* Records for the task
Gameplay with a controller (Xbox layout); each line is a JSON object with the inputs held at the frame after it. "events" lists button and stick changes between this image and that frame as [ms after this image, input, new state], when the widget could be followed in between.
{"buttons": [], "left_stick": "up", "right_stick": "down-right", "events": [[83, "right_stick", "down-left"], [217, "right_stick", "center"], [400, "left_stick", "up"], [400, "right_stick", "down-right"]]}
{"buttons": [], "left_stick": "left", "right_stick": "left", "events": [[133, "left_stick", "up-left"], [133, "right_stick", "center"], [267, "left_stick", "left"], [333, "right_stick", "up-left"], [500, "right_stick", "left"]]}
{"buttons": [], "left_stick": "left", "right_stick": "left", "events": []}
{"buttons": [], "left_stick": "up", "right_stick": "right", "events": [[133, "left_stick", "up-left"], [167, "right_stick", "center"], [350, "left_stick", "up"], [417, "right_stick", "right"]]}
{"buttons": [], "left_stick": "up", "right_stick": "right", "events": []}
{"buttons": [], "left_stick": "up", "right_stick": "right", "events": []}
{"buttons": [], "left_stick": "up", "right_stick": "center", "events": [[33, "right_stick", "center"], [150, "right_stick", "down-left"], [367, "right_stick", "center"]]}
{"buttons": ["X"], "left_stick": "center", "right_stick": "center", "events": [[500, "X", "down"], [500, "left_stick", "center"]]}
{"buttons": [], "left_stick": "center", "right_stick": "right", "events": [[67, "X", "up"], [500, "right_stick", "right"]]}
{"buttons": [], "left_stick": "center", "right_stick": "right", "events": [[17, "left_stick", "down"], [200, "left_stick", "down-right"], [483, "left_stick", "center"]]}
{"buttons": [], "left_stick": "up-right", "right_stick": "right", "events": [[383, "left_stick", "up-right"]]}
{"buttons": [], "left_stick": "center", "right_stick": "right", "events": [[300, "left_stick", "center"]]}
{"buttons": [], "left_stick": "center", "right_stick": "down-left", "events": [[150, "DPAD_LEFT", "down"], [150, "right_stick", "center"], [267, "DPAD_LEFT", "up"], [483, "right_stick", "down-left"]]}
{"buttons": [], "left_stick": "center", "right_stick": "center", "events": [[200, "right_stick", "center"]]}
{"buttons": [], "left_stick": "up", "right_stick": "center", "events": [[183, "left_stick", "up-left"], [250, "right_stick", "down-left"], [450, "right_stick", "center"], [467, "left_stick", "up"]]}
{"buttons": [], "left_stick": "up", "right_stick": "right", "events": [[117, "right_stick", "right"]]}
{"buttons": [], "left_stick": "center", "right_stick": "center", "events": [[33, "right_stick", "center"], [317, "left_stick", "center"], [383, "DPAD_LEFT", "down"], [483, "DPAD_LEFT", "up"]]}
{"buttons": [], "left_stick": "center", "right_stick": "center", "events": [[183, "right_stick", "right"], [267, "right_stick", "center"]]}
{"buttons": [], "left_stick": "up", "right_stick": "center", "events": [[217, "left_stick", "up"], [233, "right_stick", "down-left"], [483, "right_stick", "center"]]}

* Exercise description
Retype the data precisely.

* Solution to this problem
Gameplay with a controller (Xbox layout); each line is a JSON object with the inputs held at the frame after it. "events" lists button and stick changes between this image and that frame as [ms after this image, input, new state], when the widget could be followed in between.
{"buttons": [], "left_stick": "up", "right_stick": "down-right", "events": [[83, "right_stick", "down-left"], [217, "right_stick", "center"], [400, "left_stick", "up"], [400, "right_stick", "down-right"]]}
{"buttons": [], "left_stick": "left", "right_stick": "left", "events": [[133, "left_stick", "up-left"], [133, "right_stick", "center"], [267, "left_stick", "left"], [333, "right_stick", "up-left"], [500, "right_stick", "left"]]}
{"buttons": [], "left_stick": "left", "right_stick": "left", "events": []}
{"buttons": [], "left_stick": "up", "right_stick": "right", "events": [[133, "left_stick", "up-left"], [167, "right_stick", "center"], [350, "left_stick", "up"], [417, "right_stick", "right"]]}
{"buttons": [], "left_stick": "up", "right_stick": "right", "events": []}
{"buttons": [], "left_stick": "up", "right_stick": "right", "events": []}
{"buttons": [], "left_stick": "up", "right_stick": "center", "events": [[33, "right_stick", "center"], [150, "right_stick", "down-left"], [367, "right_stick", "center"]]}
{"buttons": ["X"], "left_stick": "center", "right_stick": "center", "events": [[500, "X", "down"], [500, "left_stick", "center"]]}
{"buttons": [], "left_stick": "center", "right_stick": "right", "events": [[67, "X", "up"], [500, "right_stick", "right"]]}
{"buttons": [], "left_stick": "center", "right_stick": "right", "events": [[17, "left_stick", "down"], [200, "left_stick", "down-right"], [483, "left_stick", "center"]]}
{"buttons": [], "left_stick": "up-right", "right_stick": "right", "events": [[383, "left_stick", "up-right"]]}
{"buttons": [], "left_stick": "center", "right_stick": "right", "events": [[300, "left_stick", "center"]]}
{"buttons": [], "left_stick": "center", "right_stick": "down-left", "events": [[150, "DPAD_LEFT", "down"], [150, "right_stick", "center"], [267, "DPAD_LEFT", "up"], [483, "right_stick", "down-left"]]}
{"buttons": [], "left_stick": "center", "right_stick": "center", "events": [[200, "right_stick", "center"]]}
{"buttons": [], "left_stick": "up", "right_stick": "center", "events": [[183, "left_stick", "up-left"], [250, "right_stick", "down-left"], [450, "right_stick", "center"], [467, "left_stick", "up"]]}
{"buttons": [], "left_stick": "up", "right_stick": "right", "events": [[117, "right_stick", "right"]]}
{"buttons": [], "left_stick": "center", "right_stick": "center", "events": [[33, "right_stick", "center"], [317, "left_stick", "center"], [383, "DPAD_LEFT", "down"], [483, "DPAD_LEFT", "up"]]}
{"buttons": [], "left_stick": "center", "right_stick": "center", "events": [[183, "right_stick", "right"], [267, "right_stick", "center"]]}
{"buttons": [], "left_stick": "up", "right_stick": "center", "events": [[217, "left_stick", "up"], [233, "right_stick", "down-left"], [483, "right_stick", "center"]]}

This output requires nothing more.